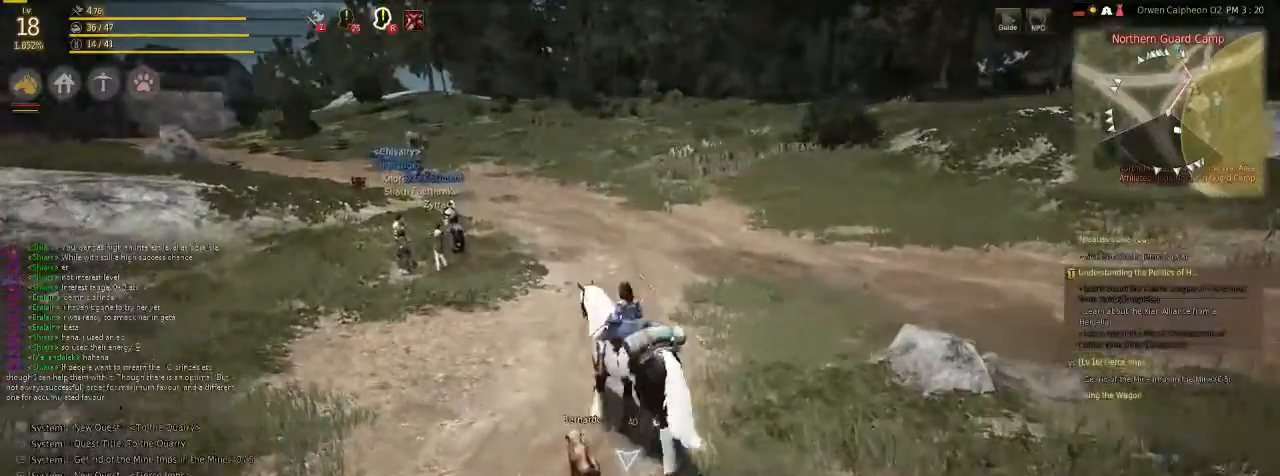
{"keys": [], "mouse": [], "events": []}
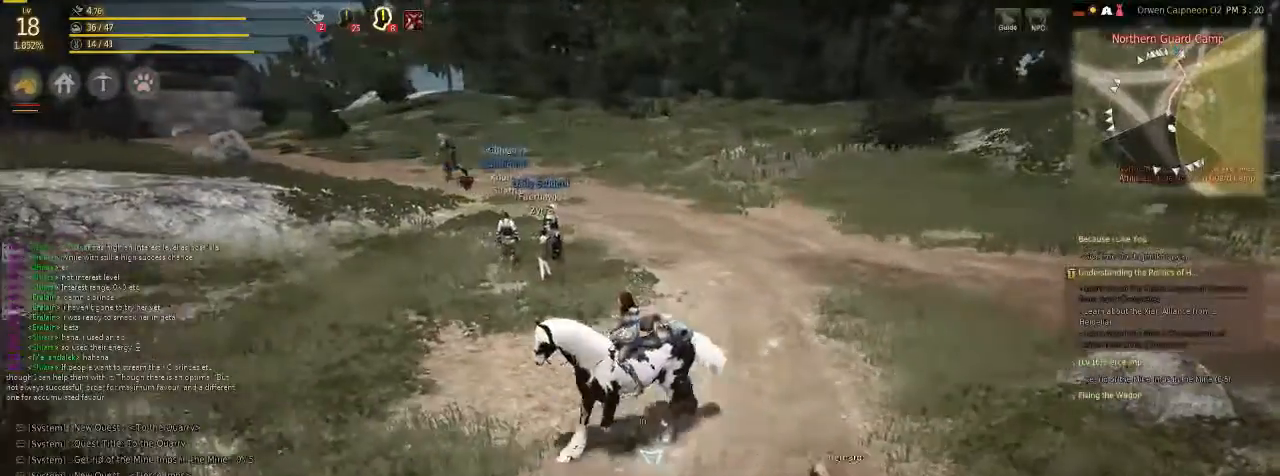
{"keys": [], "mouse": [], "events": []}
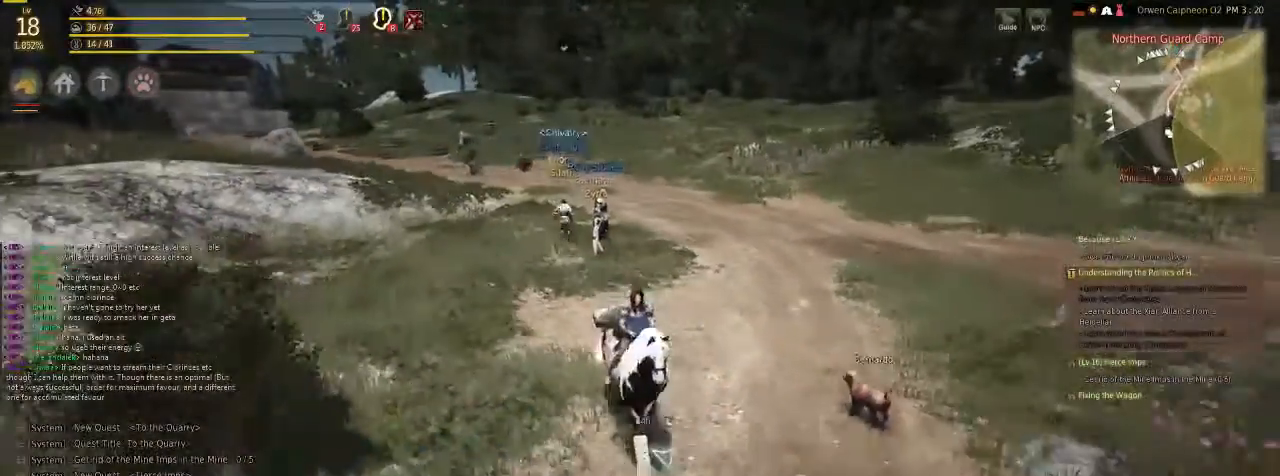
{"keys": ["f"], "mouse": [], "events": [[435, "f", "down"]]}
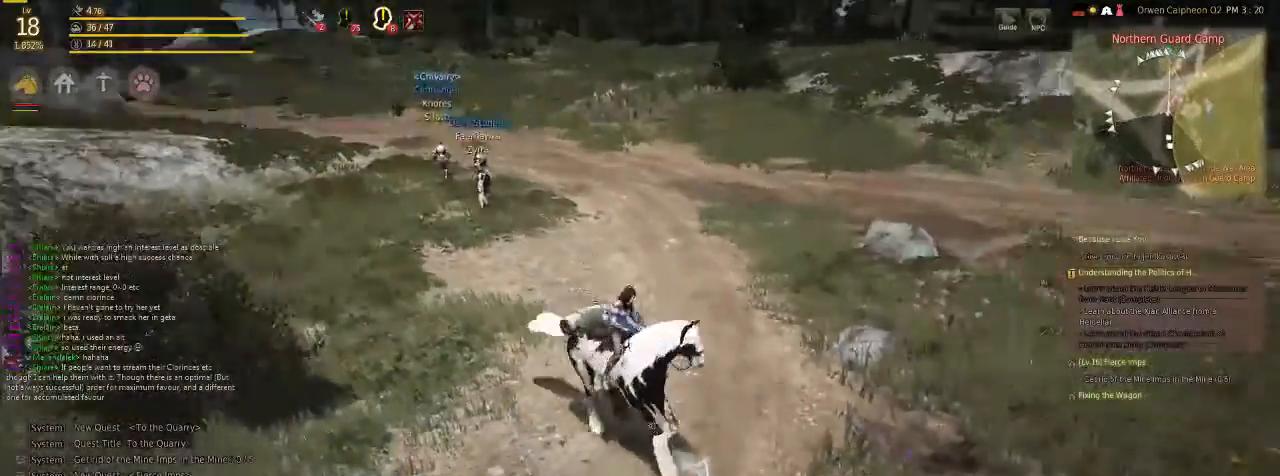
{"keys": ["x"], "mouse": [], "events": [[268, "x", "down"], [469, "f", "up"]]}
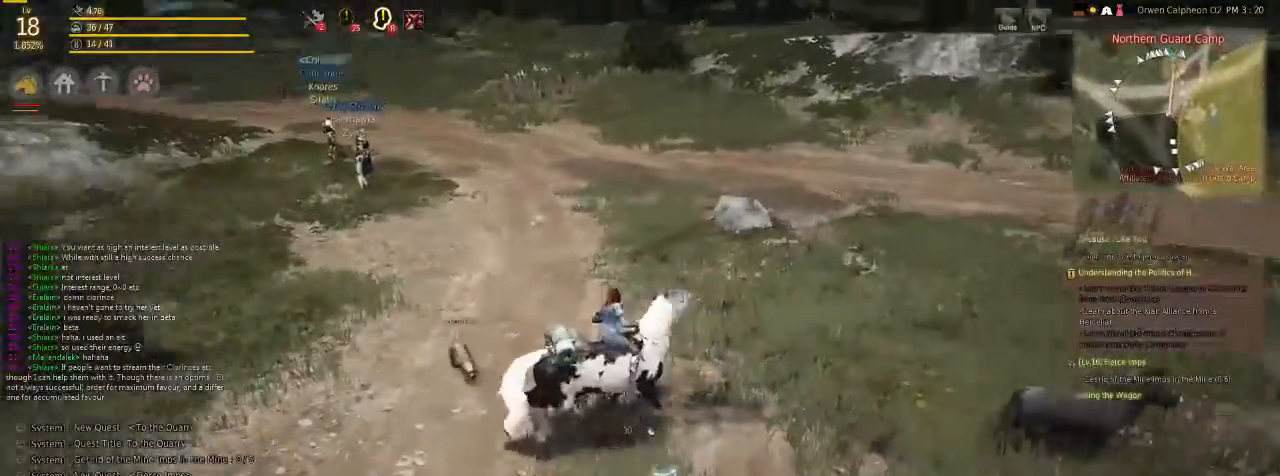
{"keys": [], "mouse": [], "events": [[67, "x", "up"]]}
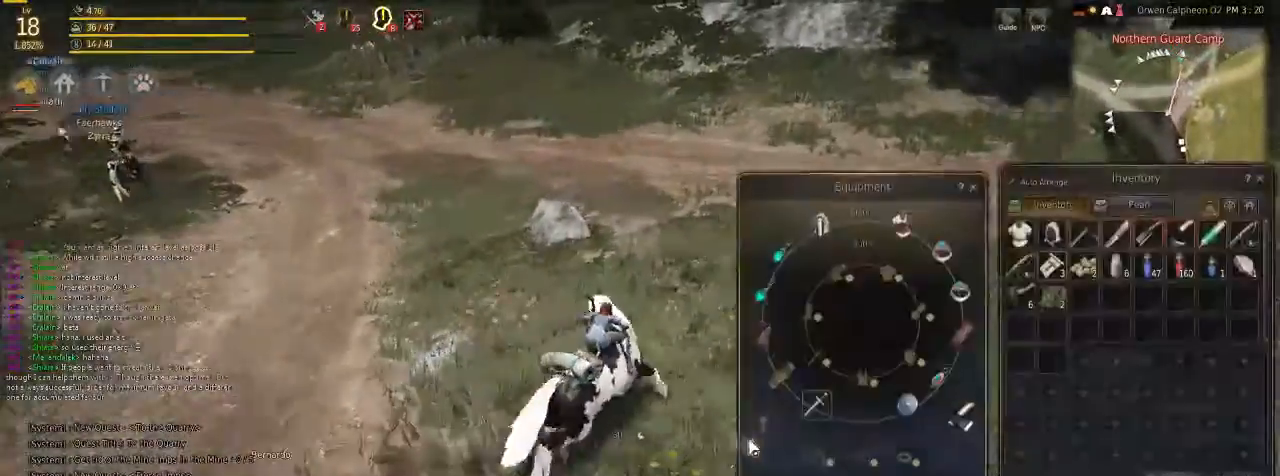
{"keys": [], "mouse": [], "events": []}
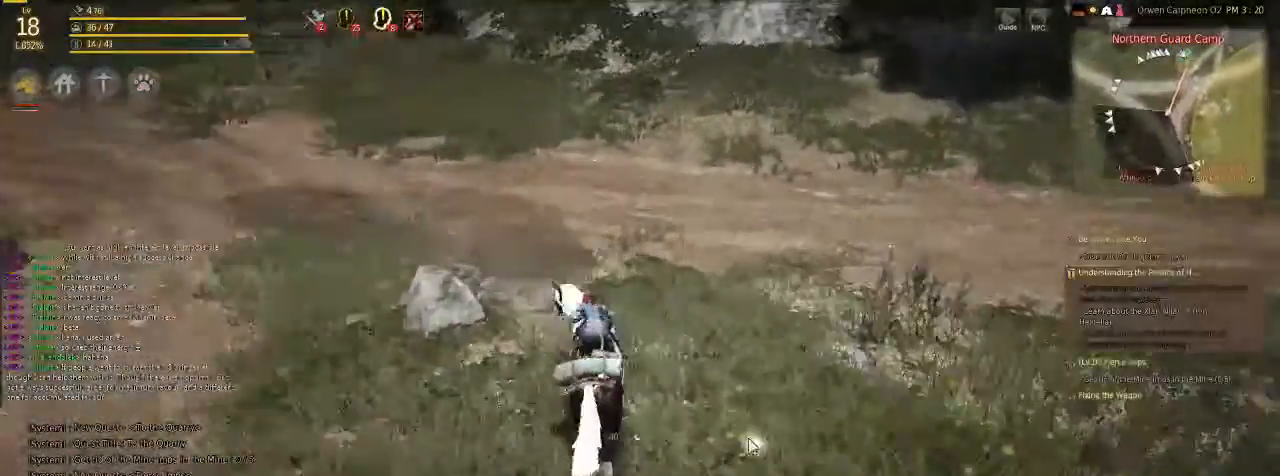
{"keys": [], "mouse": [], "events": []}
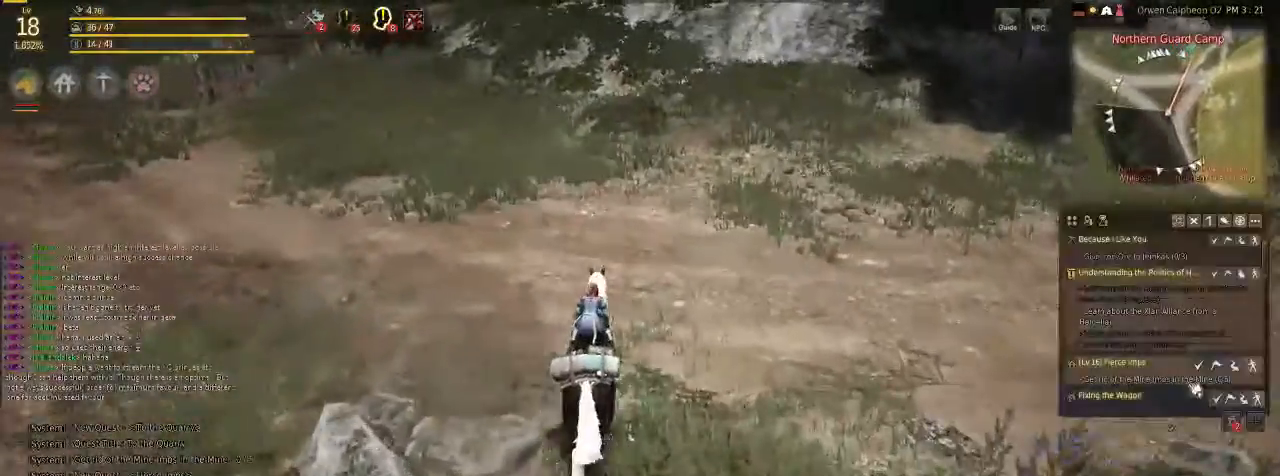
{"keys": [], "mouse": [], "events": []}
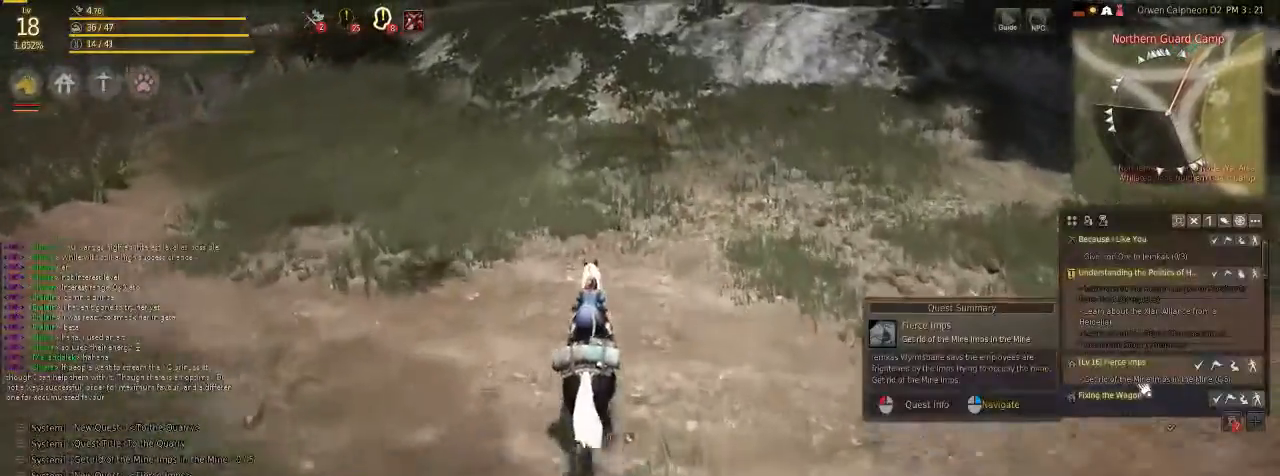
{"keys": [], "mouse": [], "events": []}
··········
Task requirements
Your job is to copy every entry exactly. Omit the pictures.

Result for this exercise
{"keys": [], "mouse": [], "events": []}
{"keys": [], "mouse": [], "events": []}
{"keys": ["f"], "mouse": [], "events": [[435, "f", "down"]]}
{"keys": ["x"], "mouse": [], "events": [[268, "x", "down"], [469, "f", "up"]]}
{"keys": [], "mouse": [], "events": [[67, "x", "up"]]}
{"keys": [], "mouse": [], "events": []}
{"keys": [], "mouse": [], "events": []}
{"keys": [], "mouse": [], "events": []}
{"keys": [], "mouse": [], "events": []}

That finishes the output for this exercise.